Put another way, he acquired every defenseman on the best defensive team in the East (whatever the debate on the Chara signing...) and most of them with minor league trades, EL signings, or by trading next to nothing to get them. He oversaw the integration of all of those second, third, and fourth round picks who are now the core of the offense, giving them a chance rather than going for the Fanboy Solution. And he has generally done all of this running very, very close to the Cap confident that he can figure out how to be cap compliant with his commitments.
Anyway - long response to a long OP, but I would say no, PC is not over-rated if you think he's a shrewd asset manager who makes strategic decisions consistent with his philosophy. I would probably say "yes, he's over-rated" if someone said he was rated a hockey genius. He'd have to get over his love affair with smallish NCAA defensemen before I'd go there.
Are you not entertained?!?!
Thanks for the response book, always value your pov.
A take issue with a few of your conclusions, however.
To suggest that PC needed to give Rask $7M per year for 8 years and a modified NTC as a cultural shift from the Sinden years is rubbish. When does the statue of limitations run out that? Ray Bourque? Just stop it. The teams has been overly fair in granting contracts and rarely do we evaluate them and say, "wow, great deal for the Bruins on that one". It's easy to look at the absurd money that was thrown around yesterday and say, "see, PC did it right", but in many cases PC's extensions were to RFA's as compared to the bidding war on UFA's. Not apples to apples.
Contracts have been a problem with PC. From Ryder to Peverley to Seguin to Kelly. Guy pays premiums on salary, term and player security. Great for players, perhaps even great for culture, but not great for payroll flexibility. They are not brutal, however are too much. A small percentage of a big number is still a pretty big number. Aren't you the one that used to mock "cap space" threads anyway? Glad to see your position has evolved.

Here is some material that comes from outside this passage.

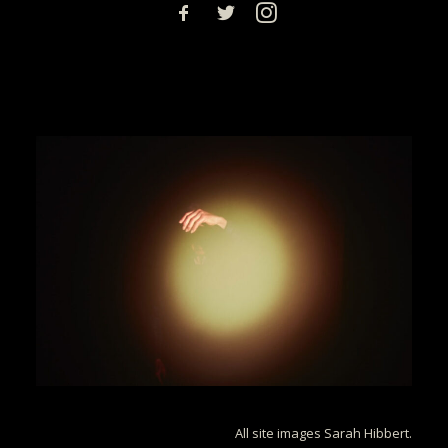
All site images Sarah Hibbert.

Trading? I give high marks to PC in the early years for some of his trades. Boychuck (2008), McQuaid (2007), Seidenberg (2010) as you point out, as well as, Recchi (he picked up a 2nd in that deal). Worth remembering that he also traded Sobotka for Warsofsky and Versteeg for Bochenski, so not all winners.
I like PC, just trying to figure out the accountability. Is he architect of the 2010-11 Stanley Cup Champs or is he the GM that painted himself into Cap Jail? I guess he is both. Deserves a ton of credit for building a winner, but is dealing with the challenges of paying the players that delivered on that success.
The deadline deals are slippery slope and I get that. My point there was tell me how you are feeling about giving up a 3rd rounder for a guy barely stepped on the ice?